Diet for High Cholesterol

Diet for High Cholesterol

Cholesterol is a fatty substance found in your blood, mainly High-Density Lipoprotein (HDL), a.k.a the good cholesterol and Low-Density Lipoprotein (LDL), a.k.a the bad cholesterol.
Elevated LDL cholesterol levels increase your risk of developing heart disease and stroke. However, there are few changes you can make to improve your total cholesterol level and maintain a healthy cardiovascular system

1. Avoid trans-fat
Trans-fat increases the risk of developing heart disease and raises your bad (LDL) cholesterol and lower good (HDL) cholesterol. Trans-fat is mostly in food made with hydrogenated oil and fats such as margarine, crackers, and fries.

2. Limit saturated fat
Saturated fats are usually hard at room temperatures, such as butter and red meat. They could raise your cholesterol level and increase your risk of stroke and heart disease. To avoid saturated fat, try to reduce the intake of red meat and compare the food label when you shop to choose the food with lower saturated fat.

3. Eat foods rich in omega-3 fatty acids
Omega-3 fatty acids are healthful and essential type of fat for eyes, brain and all cells development. Aside from sourcing from the well-known fatty fishes, it is also readily available in a wide variety of plant foods such as walnuts, flaxseeds, chia seeds, hemp seeds, seaweed and algae. Eating a variety of omega-3 sources is equally important as eating abundant of them.

4. Eat more fruits and vegetables
Eating plenty of fruits and vegetables can increase cholesterol-lowering compounds in your diet. These compounds known as plant-sterol resemble cholesterol and limit the absorption of cholesterol into the intestine. How many fruits and vegetables should we eat? Well, aim for 2 servings of fruit and 3 servings of vegetables a day.

5. Choose wholegrain food
Eating plenty of fibre does not only prevent constipation but also help to curb LDL cholesterol.
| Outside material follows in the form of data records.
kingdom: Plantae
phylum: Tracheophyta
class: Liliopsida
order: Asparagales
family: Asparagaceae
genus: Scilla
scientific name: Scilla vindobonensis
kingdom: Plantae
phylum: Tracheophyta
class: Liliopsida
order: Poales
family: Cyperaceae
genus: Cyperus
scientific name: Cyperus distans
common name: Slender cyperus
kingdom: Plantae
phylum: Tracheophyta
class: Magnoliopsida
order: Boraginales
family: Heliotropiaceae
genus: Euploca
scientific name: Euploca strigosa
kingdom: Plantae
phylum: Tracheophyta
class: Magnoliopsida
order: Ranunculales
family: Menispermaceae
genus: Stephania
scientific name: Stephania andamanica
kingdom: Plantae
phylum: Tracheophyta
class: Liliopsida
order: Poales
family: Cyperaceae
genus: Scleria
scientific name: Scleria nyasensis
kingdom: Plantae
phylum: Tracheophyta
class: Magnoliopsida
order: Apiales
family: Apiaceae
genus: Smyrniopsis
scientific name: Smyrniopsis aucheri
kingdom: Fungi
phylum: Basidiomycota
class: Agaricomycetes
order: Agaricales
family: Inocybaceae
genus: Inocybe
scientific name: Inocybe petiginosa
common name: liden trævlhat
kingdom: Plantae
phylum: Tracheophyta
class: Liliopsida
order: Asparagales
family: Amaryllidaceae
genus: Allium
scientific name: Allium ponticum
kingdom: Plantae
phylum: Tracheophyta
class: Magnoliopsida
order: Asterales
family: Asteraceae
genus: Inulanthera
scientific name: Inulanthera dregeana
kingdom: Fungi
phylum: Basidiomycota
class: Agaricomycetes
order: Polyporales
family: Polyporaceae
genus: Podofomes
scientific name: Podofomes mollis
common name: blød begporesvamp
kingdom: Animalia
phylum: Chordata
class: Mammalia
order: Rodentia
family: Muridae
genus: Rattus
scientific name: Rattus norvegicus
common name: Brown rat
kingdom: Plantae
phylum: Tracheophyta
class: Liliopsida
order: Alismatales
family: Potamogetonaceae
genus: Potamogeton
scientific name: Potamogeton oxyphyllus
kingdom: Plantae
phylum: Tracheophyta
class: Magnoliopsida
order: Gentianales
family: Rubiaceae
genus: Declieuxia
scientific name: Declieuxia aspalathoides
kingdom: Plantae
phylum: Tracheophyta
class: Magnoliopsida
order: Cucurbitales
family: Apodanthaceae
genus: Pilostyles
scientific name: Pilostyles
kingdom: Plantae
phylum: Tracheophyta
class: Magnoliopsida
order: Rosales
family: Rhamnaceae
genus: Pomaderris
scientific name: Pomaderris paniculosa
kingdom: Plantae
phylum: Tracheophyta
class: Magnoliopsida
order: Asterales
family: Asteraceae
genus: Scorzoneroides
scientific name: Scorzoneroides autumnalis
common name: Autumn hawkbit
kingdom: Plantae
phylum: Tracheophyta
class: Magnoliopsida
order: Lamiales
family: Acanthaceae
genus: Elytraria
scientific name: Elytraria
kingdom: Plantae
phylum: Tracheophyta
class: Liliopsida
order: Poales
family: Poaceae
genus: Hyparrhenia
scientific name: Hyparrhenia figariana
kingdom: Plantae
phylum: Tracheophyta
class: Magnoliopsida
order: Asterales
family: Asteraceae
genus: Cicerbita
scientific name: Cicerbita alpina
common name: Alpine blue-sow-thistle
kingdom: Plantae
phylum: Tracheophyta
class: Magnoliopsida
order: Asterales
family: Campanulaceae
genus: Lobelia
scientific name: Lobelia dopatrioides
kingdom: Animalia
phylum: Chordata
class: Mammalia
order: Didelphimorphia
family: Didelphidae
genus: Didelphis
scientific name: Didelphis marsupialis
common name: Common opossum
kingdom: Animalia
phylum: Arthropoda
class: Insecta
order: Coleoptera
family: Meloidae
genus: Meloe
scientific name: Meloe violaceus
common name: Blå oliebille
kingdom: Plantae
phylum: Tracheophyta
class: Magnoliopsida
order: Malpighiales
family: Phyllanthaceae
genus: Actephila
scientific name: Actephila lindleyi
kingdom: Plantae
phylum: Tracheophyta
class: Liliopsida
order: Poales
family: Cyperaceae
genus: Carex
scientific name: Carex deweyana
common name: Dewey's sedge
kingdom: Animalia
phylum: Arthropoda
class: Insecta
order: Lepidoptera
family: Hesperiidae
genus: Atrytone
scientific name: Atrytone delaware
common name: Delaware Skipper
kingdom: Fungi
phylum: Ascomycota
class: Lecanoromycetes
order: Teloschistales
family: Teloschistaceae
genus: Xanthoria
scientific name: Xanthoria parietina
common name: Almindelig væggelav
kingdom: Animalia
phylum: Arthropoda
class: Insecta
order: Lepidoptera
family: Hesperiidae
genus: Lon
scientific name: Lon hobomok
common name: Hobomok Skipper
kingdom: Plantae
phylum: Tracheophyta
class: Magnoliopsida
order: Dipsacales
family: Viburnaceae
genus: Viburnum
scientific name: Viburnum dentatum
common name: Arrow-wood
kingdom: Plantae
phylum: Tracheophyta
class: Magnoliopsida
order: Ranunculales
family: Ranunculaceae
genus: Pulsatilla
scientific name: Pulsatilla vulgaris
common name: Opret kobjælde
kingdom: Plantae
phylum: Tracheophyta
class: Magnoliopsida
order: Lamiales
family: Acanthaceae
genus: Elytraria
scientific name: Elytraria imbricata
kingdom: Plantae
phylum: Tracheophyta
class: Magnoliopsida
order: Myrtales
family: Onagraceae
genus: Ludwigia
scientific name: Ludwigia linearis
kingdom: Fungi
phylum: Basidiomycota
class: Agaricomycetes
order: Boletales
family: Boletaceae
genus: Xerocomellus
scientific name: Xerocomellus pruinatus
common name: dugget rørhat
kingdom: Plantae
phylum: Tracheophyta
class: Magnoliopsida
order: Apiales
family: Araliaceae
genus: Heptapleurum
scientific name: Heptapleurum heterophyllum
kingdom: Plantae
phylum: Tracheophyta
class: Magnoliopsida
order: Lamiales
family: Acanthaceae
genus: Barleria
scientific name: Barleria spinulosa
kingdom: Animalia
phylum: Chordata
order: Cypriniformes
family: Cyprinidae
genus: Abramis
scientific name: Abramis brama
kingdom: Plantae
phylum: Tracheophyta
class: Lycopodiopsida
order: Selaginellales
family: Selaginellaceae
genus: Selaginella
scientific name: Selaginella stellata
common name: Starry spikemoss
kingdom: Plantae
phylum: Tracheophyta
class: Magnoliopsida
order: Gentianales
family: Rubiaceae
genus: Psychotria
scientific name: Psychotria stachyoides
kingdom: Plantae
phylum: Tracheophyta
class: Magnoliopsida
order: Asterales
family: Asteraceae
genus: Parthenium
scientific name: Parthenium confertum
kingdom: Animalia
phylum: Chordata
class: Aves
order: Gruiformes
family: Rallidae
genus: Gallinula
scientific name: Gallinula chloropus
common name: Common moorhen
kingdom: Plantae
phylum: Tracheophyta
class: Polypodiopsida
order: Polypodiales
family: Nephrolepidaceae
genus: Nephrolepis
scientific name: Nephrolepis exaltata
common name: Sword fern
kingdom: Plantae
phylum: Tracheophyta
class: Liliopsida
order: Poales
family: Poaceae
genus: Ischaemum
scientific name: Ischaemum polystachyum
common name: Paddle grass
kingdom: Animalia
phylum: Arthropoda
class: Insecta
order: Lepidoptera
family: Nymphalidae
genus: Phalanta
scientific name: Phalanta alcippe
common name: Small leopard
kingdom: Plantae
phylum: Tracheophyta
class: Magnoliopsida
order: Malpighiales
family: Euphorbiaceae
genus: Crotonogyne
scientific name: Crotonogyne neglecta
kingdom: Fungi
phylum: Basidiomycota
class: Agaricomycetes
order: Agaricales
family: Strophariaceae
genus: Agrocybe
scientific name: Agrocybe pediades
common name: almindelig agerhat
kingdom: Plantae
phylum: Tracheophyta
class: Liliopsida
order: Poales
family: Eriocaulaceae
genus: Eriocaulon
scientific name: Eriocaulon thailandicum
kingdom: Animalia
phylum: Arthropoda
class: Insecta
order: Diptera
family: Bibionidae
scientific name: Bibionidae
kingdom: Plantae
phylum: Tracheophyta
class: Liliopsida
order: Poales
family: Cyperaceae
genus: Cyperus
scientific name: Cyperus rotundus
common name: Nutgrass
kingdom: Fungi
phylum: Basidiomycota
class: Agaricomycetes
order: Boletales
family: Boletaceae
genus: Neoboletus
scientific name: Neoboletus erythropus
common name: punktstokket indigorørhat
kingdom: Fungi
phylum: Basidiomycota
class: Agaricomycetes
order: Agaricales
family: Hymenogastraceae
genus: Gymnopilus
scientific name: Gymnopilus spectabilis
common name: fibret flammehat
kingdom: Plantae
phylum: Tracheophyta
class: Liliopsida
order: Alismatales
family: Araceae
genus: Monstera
We should take different sources of fibre including whole grains such as brown rice, quinoa, barley and whole wheat. Choose wholegrain breads, cereal, pasta, rice and noodles.

6. Eat more plant-based protein
These are some excellent plant-based protein including beans such as soya beans, edamame, tofu and lentils. Rather than just building muscles, these protein help to lower cholesterol. According to FDA, daily consumption of more than 25g soy protein is beneficial in reducing LDL cholesterol.